I got off work on the road today and suddenly understood the basic principles of FQ. I recorded it and shared it with everyone: FQ is actually very simple.
It can be compared with A to communicate with C, but someone added a wall in A and C to block their communication. Isolating A and C, all messages from A, C are not received, and all messages from C are not received by A. At this time, B appears. B can receive the C message and receive the C message. At this time, A first packs and encrypts the message and sends it to B. The GOV knows that A sends a message to B, but because the message is encrypted, although GOV I know but can’t recognize it, so I don’t stop A and B from communicating. Say: Go. The message is transmitted to B. B receives the message and has the corresponding key to unlock the message. Hey, you are looking for C communication, so I transferred the message to C, because B and C are not in the management scope of GOV, B And C can communicate arbitrarily.

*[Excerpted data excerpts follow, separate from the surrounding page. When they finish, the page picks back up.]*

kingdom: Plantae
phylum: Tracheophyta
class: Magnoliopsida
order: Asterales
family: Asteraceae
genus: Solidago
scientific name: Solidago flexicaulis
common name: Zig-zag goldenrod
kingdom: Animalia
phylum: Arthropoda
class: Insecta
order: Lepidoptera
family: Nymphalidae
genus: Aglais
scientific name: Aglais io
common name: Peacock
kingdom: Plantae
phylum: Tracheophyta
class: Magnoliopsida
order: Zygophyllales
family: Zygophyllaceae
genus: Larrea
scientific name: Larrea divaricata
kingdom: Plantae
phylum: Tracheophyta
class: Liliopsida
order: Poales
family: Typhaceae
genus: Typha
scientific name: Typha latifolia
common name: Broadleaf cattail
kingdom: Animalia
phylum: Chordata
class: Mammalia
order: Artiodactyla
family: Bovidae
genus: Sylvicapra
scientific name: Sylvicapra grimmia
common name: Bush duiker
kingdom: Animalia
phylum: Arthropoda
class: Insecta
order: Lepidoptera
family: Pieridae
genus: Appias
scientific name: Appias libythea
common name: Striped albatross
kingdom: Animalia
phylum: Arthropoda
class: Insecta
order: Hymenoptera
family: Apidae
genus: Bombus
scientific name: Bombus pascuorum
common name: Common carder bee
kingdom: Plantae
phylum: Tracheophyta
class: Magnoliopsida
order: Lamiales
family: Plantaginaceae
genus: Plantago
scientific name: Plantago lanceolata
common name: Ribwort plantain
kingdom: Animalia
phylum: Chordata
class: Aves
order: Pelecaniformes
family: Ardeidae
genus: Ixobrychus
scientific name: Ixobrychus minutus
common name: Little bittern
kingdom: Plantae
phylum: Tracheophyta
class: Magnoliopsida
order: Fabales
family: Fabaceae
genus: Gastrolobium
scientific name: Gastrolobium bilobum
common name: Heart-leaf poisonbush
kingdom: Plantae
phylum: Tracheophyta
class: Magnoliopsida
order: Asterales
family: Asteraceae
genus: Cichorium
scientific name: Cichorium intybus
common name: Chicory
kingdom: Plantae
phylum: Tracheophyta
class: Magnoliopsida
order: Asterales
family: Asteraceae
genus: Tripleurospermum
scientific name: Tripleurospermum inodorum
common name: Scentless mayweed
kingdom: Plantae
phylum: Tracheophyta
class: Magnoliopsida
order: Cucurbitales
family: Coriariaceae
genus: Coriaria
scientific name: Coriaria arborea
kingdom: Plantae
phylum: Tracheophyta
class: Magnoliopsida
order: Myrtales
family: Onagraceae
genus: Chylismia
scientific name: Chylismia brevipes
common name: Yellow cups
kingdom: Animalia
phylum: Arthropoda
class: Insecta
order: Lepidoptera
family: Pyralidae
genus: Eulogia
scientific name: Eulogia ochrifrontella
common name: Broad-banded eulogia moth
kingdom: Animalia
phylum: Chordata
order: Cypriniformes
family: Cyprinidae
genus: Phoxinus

Then, after receiving the message from B, C knows that A is looking for this, so C immediately sends A to B, and after B receives the message from C, I can’t think of it. I need to add C message first. If you are secret, it will be seized by GOV, and the message of C will be blocked to A. Therefore, B encrypts the message of C and gives it to A, because GOV knows that B gives the message to A, but does not know the content, saying that you go. Then A receives the B message, decrypts the message, and knows what C sent to it, so A and C successfully communicated. This is the basic principle of FQ.
After understanding this, we look for several tools in the market, such as Shadowsocket, which communicates with A and B. The encryption protocol is librefree. This protocol has two parts: the encryption protocol and decryption protocol on the A side, and the encryption protocol on the B side. The decryption protocol, the installation of the agreement on the B side, we call the server establishment.